Secondly, while the MX6 iBrid is a fantastic product, it’s heavy—if you have to wear the detector all day, size becomes an issue. On the other hand, the Ventis Pro5 is something you can clip on your uniform and forget about. It's comfortable, small, and lightweight. The Ventis Pro5 is truly a personal monitor.
The Ventis Pro5 also opens up an entirely new option for connected VOC detection. Before, readings were logged on the monitor and couldn’t be accessed until after the job was done and the user returned the monitor to a dock. Now, real-time gas readings from the monitor transmit directly to the cloud, where stakeholders can see what’s happening in the field.
Q: With the way the PID sensor works, users have to replace the LEL sensor. Are there trade-offs when you decide to use a PID sensor?
A: There is no trade-off because they’re complementary technologies. Before VOCs become flammable, the PID detects the toxic substance in parts per million (PPM) to protect the user. Both readings are valuable, so 90% of the time you're using LEL and PID together in the same device.
Q: PID sensors obviously present serious benefits for users. Why are they not more common?

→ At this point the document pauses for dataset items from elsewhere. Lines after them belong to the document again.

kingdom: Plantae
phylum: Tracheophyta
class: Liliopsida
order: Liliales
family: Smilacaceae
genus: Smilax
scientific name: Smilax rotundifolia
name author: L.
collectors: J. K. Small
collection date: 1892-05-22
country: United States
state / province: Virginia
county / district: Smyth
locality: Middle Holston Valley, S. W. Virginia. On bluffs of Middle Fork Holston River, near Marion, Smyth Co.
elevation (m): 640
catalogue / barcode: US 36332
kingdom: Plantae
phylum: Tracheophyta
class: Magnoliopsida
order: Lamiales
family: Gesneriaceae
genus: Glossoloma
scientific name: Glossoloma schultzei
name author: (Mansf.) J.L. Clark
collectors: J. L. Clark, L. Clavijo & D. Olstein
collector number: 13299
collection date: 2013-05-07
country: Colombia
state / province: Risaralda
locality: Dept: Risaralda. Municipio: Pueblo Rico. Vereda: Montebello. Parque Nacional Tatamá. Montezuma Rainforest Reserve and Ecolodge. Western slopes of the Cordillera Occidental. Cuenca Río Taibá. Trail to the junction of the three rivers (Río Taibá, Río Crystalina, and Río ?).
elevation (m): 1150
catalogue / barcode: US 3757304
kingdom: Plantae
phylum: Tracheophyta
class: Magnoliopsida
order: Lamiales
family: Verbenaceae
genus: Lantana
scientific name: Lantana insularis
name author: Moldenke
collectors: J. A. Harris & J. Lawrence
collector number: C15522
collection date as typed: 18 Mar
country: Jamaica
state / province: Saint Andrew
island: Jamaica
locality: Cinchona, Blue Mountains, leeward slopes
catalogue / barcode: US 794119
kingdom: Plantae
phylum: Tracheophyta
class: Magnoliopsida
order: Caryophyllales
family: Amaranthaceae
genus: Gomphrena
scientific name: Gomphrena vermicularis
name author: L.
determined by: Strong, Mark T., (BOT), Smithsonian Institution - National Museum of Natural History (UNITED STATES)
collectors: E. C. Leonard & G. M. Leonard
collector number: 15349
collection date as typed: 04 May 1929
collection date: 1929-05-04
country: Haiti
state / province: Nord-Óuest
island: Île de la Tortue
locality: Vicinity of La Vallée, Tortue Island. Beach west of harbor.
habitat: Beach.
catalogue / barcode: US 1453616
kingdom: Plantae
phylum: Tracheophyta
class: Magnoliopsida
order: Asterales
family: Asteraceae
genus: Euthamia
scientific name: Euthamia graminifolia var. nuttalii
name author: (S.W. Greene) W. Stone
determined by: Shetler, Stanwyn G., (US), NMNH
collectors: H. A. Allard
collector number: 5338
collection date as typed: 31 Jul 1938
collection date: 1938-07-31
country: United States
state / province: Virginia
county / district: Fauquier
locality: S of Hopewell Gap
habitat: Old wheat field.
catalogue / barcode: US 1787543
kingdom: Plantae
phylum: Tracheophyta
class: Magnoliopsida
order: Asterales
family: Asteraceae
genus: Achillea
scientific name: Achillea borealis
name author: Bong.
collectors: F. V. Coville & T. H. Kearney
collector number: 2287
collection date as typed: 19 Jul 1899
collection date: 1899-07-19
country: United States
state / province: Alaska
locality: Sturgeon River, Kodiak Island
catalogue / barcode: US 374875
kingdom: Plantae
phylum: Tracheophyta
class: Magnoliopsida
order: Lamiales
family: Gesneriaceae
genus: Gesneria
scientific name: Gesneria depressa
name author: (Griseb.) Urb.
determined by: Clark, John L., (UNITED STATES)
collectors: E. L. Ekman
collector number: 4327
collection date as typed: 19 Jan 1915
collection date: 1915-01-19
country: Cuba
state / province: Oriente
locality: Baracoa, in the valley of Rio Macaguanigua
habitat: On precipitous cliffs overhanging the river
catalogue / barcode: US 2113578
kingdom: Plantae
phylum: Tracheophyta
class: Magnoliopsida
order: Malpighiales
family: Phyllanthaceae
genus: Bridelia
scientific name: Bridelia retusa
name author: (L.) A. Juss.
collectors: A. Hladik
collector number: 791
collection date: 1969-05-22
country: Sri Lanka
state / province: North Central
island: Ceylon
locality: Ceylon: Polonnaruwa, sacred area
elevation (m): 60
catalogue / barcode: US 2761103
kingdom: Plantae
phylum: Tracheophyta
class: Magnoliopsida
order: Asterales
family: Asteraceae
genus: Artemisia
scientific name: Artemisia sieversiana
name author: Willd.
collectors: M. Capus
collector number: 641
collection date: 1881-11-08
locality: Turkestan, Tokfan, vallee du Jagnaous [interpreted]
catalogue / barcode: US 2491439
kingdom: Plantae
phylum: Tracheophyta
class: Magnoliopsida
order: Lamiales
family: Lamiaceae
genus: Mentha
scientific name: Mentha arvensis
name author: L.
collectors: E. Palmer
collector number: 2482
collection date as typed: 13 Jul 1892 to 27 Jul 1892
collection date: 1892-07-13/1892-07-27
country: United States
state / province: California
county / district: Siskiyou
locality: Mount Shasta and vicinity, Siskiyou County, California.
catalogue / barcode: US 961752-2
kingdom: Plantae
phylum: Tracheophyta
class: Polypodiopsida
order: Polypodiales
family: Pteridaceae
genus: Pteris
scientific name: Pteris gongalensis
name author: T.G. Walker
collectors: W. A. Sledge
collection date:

A: In the past, PID sensors were complicated, expensive, and hard to maintain. With new advances, the cost of ownership has decreased, and you don’t need to be a specialist to use it. You can use the Ventis Pro5 with a PID VOC sensor just like any other gas detector—there’s nothing fancy or difficult about it.
Q: What excites you the most about this product?
The Ventis Pro5 with PID sensor helps to further our vision: to eliminate death on the job by the year 2050. Right now there are tens, even hundreds of thousands of workers who are exposed to toxic hydrocarbons every one of their work days. Nobody's managing it. Nobody's controlling it. Those people are at risk, and while it might not be an immediate danger to health, there’s the threat of long-term health issues. Our goal is to protect people from these hazardous substances and give them warning much earlier so that the employers can take counter measures.